I believe there is a monitoring function of the current based on the fan speed level. Higher the speed higher the current demand. So when the AUTO keys are pressed you are asking the fan to turn at maximum speed, which is probably not attained due to worn brushes.

Try driving with the EC button on the a/c controller lit (compressor off) or turn off the a/c by pressing the - button, and see if you are getting any fan errors at all. The fan speeds due to engine coolant temp are generally in stage 1 and 2 (low speed) unless you have overheating problem with the coolant.
200 psi is a lot for the low side. works out almost 14 bars which is typically what you see at the HIGH side. That is what happens when the compressor is turned off due to overfilling and when the expansion valve is fully open.

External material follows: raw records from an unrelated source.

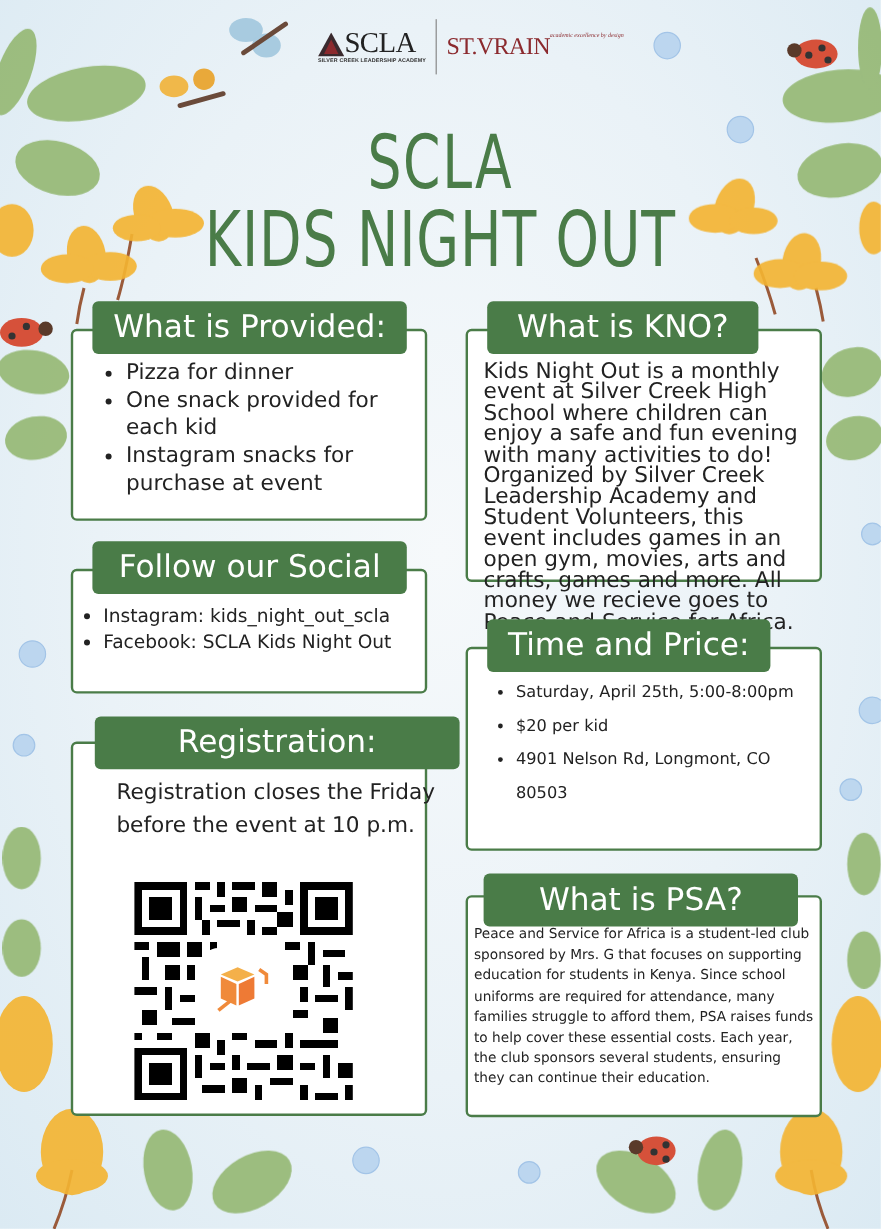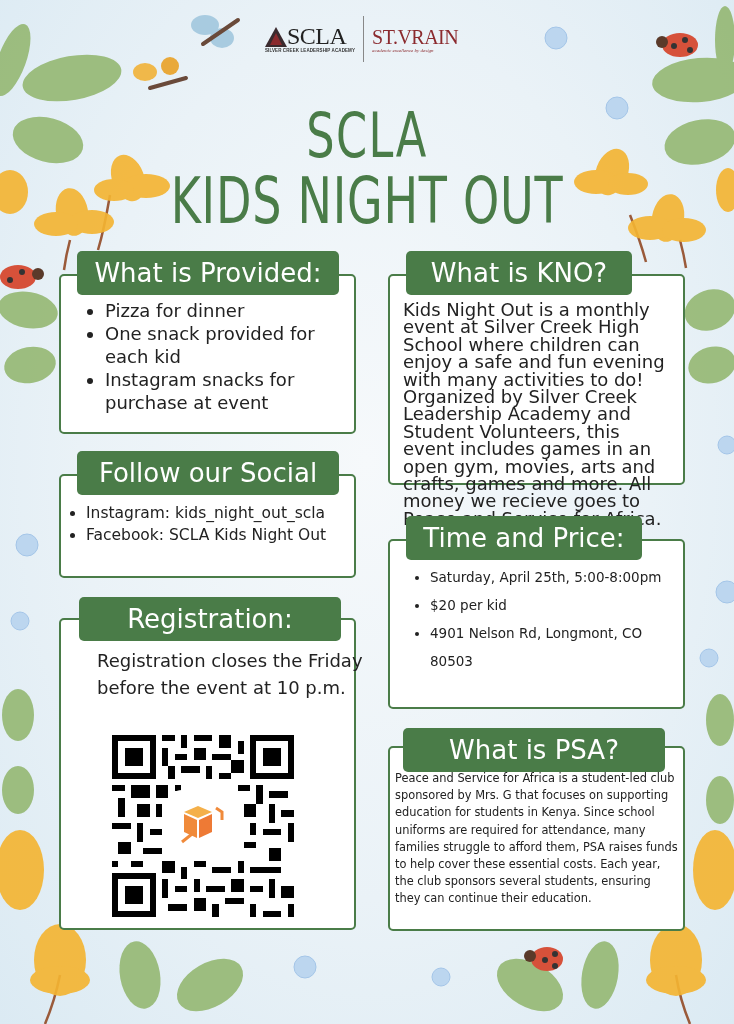--- a/index.html
+++ b/index.html
@@ -14,7 +14,7 @@
   .scla-word{font-family:"Liberation Serif",serif;font-size:24px;color:#222;line-height:22px;letter-spacing:-0.5px;}
   .scla-sub{font-size:4.5px;font-weight:bold;color:#333;letter-spacing:0.1px;margin-top:1px;}
   .logo-divider{width:1px;height:46px;background:#888;margin:0 8px;}
-  .sv-logo{display:flex;flex-direction:column;}
+  .sv-logo{display:flex;}
   .sv-word{font-family:"Liberation Serif",serif;font-size:20px;color:#8b2a2e;line-height:22px;letter-spacing:-0.5px;}
   .sv-sub{font-family:"Liberation Serif",serif;font-style:italic;font-size:5px;color:#8b2a2e;}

Check your sensor values through the hidden menu on the a/c controller. especially for the refrigerant pressure when the a/c is running (#7). How to do it should be in the stickies (press and hold REST button).

When the high side is so high due to overfilling, the a/c controller asks for maximum cooling to remove heat from the condenser, and to reduce the high side pressure. That is why when you turn on the a/c, you get the maximum airflow demand, which generated the fan fault. When you reduced the pressure, the airflow demand wendt lower, so the fan message did not show up. I guess you can still get the fan message by pressing the AUTO buttons simultaneously to demand highest fan speed, for testing and confirmation.

So, the demand from the refr. overfill is more likely the symptom, rather than the cause, if the fan test action confirms it.